■ **WHAT NEEDS TO BE DONE**
Answer these questions from the Antonio Armellini biography:
1. For which EC Commissioner did he serve as spokesman, and in which city?
2. During which years was he ambassador to Algeria?
3. How many children does he have?

■ **EXCERPTED PASSAGE**
- - - - -
Antonio Armellini (August 2, 1943) is an Italian diplomat who served as ambassador to Algeria, India and to the OECD.

Career
He served in many Government of Italy offices during the early 70s, including the private office of Foreign Minister and subsequently Prime Minister of Italy Aldo Moro. 

He was spokesman for EC Commissioner Altiero Spinelli in Brussels from 1972 to 1974. During the 1980s and 1990s he served in many foreign diplomatic postings, including Warsaw, Addis Ababa and London. 

He was roving ambassador to the CSCE (Conference on Security and Cooperation in Europe) from 1990 to 1992. He subsequently became ambassador to Algeria from 1998 to 2000. He was ambassador at large in charge of international terrorism in 2002 and was appointed Head of the Italian mission and special envoy to Iraq in 2003. 

He was ambassador to India from 2004 to 2008 and Permanent Representative to the OECD in Paris from 2008 to 2010.

He has published several books in International Affairs.

Family
He is married and has two children.
- - - - -
■ **LISTING**
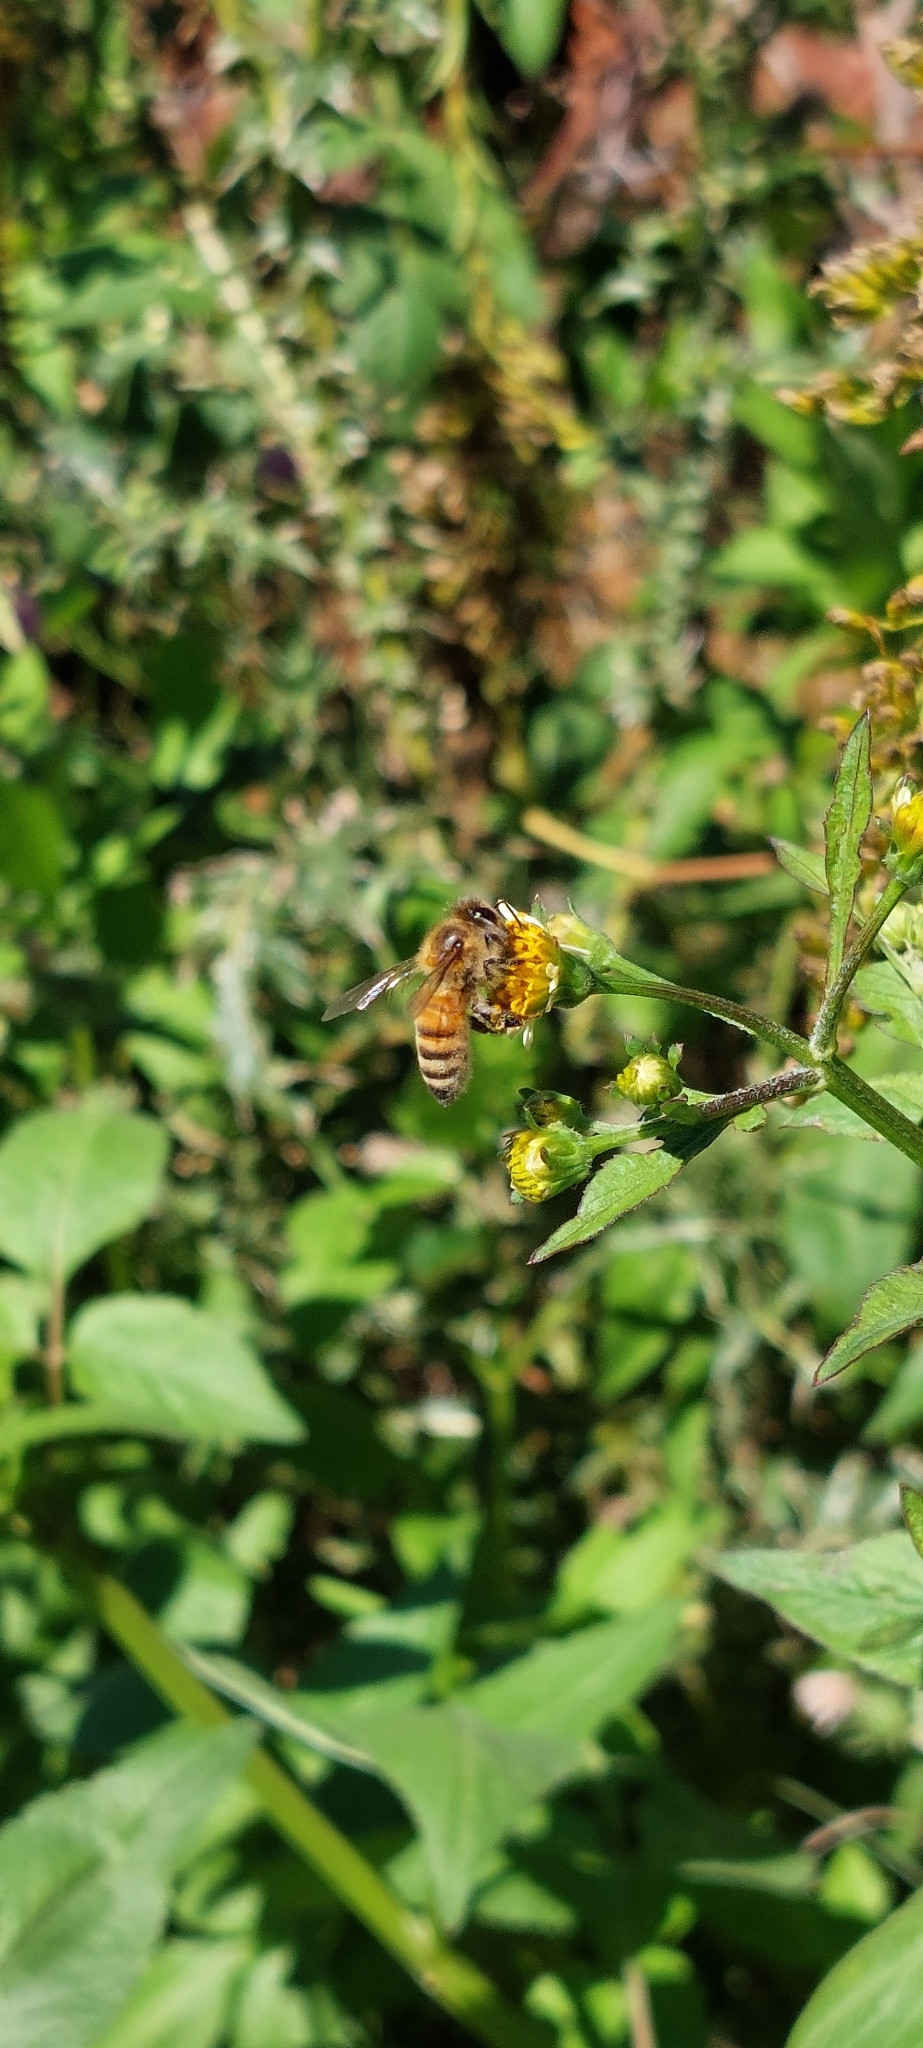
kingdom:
- - - - -
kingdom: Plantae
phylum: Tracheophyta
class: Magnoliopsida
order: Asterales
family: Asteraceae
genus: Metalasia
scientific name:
- - - - -
■ **FULL OUTPUT**
1. Altiero Spinelli, in Brussels.
2. From 1998 to 2000.
3. Two.